# My Archer Fish



## sivakv (Aug 6, 2010)

Hello

I have an archer, about an inch or so, and he tends to darken the lower half of his body at times, and at times it is clear silver. Any clues as to whether there is a problem ? He eats well, very aware of people around hence darts across and so on. He is in a 6ftx2ftx2ft tank and his tank mates are tinfoil, gorami, paradise, synodontis, redtail shark.

Aquarium Gallery - Archer

Warm Regards
Siva


----------



## jrman83 (Jul 9, 2010)

Have you read about their characteristics? Maybe this is something they do on their own?

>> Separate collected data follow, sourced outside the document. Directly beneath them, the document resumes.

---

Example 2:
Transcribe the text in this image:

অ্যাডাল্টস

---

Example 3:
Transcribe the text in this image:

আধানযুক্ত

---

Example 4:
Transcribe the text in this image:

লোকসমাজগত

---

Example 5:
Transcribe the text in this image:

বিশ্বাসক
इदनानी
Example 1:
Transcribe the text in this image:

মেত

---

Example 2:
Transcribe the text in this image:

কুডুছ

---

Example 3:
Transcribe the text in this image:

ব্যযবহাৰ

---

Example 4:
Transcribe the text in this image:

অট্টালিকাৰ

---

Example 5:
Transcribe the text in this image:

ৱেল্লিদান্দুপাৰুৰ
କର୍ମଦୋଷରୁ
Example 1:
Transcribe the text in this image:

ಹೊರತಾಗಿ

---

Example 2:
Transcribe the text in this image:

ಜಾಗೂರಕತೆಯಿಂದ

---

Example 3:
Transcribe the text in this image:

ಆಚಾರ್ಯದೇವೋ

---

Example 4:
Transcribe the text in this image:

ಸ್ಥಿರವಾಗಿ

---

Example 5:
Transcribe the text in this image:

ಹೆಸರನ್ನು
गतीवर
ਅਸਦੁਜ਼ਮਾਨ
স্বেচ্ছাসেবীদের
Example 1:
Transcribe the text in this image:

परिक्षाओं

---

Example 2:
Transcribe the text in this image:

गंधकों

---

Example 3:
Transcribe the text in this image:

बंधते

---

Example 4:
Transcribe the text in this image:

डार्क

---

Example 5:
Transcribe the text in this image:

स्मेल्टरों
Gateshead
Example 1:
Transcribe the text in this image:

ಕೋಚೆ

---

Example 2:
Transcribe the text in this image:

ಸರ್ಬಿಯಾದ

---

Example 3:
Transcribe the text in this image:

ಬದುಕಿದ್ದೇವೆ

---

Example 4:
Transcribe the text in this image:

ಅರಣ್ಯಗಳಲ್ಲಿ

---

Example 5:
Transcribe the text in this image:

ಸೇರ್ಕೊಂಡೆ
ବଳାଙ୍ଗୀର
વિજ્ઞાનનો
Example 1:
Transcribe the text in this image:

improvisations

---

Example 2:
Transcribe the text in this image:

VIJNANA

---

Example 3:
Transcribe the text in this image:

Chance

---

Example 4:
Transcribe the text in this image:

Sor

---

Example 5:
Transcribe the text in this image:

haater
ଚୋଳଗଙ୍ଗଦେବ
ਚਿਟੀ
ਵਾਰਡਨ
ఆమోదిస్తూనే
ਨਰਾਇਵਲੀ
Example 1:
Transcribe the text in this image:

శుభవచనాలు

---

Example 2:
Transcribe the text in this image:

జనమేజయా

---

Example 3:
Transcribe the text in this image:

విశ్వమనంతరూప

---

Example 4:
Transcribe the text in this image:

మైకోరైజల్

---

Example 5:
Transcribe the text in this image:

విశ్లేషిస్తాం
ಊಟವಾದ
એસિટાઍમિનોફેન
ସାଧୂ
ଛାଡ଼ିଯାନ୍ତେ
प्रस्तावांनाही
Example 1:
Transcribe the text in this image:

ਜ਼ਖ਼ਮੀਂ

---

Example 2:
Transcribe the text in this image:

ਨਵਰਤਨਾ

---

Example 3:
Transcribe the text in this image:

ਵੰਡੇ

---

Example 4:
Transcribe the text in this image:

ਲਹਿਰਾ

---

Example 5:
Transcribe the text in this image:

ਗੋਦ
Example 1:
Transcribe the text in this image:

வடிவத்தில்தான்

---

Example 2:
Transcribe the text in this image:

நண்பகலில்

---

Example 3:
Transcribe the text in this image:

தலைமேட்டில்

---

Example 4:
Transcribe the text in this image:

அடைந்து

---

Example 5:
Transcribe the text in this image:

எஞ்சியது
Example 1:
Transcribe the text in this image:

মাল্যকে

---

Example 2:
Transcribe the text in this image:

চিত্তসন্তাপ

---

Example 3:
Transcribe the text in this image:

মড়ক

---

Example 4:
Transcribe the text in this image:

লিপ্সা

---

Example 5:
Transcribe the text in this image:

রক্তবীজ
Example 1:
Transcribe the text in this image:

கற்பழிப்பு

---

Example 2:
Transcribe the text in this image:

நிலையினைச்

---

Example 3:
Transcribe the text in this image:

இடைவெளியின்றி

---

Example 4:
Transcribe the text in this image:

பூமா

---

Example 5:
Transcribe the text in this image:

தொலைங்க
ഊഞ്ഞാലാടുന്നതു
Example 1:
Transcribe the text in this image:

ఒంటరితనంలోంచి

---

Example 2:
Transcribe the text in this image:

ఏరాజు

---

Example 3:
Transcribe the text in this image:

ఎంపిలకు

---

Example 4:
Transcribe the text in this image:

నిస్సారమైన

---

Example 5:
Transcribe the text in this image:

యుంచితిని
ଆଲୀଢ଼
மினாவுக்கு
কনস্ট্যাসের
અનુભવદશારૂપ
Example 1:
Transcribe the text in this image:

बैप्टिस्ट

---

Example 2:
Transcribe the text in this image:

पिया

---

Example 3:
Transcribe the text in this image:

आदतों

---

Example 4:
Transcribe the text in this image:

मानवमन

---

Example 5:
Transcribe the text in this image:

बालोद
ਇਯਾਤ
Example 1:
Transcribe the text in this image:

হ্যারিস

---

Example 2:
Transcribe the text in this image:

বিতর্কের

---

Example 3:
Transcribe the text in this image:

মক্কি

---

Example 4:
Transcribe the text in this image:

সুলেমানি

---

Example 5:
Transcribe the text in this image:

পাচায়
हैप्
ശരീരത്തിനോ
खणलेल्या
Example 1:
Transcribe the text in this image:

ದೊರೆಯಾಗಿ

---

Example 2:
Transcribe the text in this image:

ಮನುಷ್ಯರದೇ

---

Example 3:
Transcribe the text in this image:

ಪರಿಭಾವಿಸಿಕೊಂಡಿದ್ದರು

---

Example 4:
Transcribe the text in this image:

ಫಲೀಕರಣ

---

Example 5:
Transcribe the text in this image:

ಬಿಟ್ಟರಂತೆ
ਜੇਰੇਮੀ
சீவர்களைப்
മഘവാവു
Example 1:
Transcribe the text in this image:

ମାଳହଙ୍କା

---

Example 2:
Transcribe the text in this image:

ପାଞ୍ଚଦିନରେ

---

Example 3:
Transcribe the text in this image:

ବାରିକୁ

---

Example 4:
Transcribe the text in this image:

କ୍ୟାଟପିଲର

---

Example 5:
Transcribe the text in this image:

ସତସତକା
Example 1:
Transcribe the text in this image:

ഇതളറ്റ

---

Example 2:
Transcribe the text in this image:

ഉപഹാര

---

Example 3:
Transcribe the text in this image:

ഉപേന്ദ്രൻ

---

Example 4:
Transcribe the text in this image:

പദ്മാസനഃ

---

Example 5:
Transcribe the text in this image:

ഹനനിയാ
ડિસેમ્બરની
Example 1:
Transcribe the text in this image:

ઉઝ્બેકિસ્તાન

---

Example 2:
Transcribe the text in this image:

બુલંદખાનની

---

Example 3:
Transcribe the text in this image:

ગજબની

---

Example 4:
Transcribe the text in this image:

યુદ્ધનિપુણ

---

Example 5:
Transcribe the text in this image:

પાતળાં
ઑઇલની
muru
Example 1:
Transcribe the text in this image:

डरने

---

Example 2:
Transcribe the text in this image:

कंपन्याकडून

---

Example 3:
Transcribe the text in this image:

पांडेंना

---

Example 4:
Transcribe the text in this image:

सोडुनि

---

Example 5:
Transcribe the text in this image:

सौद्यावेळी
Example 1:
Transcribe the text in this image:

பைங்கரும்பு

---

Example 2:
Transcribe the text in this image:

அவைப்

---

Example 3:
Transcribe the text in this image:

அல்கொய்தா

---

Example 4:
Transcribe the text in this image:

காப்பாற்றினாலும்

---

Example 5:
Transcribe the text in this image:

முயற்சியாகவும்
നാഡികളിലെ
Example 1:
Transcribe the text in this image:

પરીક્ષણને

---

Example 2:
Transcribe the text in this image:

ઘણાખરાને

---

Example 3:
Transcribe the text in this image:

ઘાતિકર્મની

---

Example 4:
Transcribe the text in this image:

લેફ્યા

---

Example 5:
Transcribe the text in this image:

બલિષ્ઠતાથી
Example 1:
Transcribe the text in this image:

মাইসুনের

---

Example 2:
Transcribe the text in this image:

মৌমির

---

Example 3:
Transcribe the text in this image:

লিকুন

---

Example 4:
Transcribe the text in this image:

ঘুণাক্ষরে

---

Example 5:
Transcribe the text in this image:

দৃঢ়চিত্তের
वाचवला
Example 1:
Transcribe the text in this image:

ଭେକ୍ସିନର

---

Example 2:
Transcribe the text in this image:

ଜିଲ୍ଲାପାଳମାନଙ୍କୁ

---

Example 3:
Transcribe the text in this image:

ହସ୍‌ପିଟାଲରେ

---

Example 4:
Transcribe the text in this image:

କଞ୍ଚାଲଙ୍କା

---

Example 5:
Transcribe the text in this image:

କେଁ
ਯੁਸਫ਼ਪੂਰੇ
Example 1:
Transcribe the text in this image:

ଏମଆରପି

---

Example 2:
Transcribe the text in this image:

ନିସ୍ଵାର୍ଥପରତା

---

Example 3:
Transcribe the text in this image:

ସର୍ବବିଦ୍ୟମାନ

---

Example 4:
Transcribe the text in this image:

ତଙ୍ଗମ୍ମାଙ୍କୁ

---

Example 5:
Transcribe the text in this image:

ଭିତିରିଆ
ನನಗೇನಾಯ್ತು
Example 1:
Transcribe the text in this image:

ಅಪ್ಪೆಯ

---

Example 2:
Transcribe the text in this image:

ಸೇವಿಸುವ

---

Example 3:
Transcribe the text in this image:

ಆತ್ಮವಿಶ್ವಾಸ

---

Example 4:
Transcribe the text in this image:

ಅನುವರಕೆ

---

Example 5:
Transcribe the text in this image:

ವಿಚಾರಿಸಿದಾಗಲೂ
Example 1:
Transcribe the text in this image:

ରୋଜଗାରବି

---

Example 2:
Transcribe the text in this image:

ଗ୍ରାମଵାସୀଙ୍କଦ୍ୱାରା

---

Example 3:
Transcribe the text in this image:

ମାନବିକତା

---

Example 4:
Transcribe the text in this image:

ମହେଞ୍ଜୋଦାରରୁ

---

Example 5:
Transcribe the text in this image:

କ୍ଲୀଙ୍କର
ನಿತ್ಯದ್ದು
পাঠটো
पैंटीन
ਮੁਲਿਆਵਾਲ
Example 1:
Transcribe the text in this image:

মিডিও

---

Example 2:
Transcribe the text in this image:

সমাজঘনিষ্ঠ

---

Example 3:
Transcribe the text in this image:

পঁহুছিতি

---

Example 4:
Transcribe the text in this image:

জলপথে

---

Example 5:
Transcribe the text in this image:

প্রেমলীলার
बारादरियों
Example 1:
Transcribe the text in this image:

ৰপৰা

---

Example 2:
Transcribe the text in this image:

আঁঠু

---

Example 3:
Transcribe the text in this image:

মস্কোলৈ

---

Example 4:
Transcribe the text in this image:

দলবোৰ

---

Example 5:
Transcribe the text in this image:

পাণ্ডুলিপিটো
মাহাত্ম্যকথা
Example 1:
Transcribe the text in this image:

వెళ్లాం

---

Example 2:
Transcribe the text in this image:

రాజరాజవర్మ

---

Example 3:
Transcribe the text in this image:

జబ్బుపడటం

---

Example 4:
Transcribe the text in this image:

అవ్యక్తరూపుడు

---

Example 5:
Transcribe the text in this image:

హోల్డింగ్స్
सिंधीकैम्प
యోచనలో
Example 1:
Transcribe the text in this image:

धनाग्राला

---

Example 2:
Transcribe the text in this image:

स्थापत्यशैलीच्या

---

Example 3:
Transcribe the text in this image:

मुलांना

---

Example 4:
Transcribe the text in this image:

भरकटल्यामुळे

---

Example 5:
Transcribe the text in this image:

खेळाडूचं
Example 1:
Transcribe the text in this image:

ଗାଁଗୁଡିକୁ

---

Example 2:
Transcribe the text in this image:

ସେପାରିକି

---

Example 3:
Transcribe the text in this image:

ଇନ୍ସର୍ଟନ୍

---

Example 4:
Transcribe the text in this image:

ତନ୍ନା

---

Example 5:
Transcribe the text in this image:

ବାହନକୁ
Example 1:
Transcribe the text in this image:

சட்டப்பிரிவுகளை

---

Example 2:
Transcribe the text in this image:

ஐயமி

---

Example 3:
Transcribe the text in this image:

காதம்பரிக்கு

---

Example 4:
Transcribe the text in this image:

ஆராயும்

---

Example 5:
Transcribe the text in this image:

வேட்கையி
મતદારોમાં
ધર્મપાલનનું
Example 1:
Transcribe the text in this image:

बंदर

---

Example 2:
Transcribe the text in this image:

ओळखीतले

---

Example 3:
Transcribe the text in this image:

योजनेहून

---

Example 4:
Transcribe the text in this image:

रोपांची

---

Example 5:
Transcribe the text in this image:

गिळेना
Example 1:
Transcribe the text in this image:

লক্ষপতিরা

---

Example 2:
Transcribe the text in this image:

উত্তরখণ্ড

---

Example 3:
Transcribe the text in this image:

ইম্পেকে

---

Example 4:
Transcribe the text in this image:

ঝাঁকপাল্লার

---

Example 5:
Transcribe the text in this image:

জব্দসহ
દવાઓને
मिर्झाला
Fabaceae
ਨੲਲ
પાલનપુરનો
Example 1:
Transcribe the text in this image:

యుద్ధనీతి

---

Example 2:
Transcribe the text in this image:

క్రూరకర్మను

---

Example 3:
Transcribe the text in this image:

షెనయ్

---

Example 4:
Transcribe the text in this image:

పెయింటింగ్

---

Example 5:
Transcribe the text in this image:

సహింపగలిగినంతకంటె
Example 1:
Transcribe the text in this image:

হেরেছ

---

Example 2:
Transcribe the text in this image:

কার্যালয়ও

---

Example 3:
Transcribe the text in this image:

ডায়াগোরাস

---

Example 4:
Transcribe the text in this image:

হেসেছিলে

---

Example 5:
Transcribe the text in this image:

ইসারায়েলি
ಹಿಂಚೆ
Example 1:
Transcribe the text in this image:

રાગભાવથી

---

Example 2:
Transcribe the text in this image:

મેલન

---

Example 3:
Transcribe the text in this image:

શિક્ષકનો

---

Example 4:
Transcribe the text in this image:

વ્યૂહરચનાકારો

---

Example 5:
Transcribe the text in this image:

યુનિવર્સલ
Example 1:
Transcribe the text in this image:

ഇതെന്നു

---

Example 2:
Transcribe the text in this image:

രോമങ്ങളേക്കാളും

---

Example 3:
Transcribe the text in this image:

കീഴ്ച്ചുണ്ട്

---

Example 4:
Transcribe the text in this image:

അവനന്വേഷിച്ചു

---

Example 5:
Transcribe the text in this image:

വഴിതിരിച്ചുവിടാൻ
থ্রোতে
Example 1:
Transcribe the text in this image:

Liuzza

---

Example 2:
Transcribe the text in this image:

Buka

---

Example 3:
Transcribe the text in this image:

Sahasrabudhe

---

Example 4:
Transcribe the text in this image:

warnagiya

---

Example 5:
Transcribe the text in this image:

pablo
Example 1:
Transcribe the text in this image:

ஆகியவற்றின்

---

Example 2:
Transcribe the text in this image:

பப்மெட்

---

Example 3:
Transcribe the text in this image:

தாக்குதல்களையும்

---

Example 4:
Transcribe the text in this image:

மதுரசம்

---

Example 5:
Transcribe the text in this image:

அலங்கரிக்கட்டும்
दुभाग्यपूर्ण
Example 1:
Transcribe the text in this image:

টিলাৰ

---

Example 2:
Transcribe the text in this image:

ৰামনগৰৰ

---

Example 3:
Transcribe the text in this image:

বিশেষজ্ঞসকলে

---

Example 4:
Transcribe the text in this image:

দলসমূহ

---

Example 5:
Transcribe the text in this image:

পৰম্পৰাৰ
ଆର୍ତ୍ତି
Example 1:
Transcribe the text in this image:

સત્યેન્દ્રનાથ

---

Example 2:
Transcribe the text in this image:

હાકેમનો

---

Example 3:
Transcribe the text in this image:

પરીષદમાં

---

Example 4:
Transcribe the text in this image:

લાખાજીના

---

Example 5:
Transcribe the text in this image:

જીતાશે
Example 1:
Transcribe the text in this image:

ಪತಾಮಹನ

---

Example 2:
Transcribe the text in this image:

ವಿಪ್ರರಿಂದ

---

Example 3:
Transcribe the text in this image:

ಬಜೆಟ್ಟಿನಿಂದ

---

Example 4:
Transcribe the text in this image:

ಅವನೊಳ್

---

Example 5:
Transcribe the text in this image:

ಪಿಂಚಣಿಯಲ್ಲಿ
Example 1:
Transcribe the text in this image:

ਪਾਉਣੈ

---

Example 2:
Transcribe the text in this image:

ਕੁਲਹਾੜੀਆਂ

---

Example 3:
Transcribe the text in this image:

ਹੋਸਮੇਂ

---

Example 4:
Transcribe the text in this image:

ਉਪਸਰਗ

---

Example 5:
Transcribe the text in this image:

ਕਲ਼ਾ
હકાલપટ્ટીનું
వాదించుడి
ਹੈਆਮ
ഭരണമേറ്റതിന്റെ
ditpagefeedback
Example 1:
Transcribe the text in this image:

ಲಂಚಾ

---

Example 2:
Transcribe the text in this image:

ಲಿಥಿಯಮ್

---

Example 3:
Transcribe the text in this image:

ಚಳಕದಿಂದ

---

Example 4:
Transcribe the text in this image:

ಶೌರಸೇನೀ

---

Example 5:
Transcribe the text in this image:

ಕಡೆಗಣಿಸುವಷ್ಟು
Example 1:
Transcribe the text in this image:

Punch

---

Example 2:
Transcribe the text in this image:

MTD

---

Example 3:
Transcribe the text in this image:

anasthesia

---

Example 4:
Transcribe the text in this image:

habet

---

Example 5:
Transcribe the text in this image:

He looks healthy from that pic.


----------



## tinman (Nov 3, 2009)

i dont know about archer fish to answer this question but my honey gaurami does this same thing 

he completely blacks from nose and all along bottom when he is super happy or whn he is getting ready to fight  

may be archer fish coloration works the same way


----------



## phys (Feb 4, 2011)

probably does it as some kind of defensive show or change of mood. Other times it could be what kind of background he's around.. just to blend in a bit. sounds like it may use that as he goes in shade/lighted areas... but its just a guess.


----------



## Mrmike (Apr 1, 2011)

Archers do prefer brackish..... just saying.


----------



## sivakv (Aug 6, 2010)

True Archer is a brackish water fish, but what i found was, it swims across to totally fresh and can also handle salty water. Apart from the bottom half getting dark at times, he is perfectly normal. 

In case anyone in this group maintained in their aquarium, an archer, would help in understanding their observations as well. Appears Archer may not be commonly kept in aquariums


----------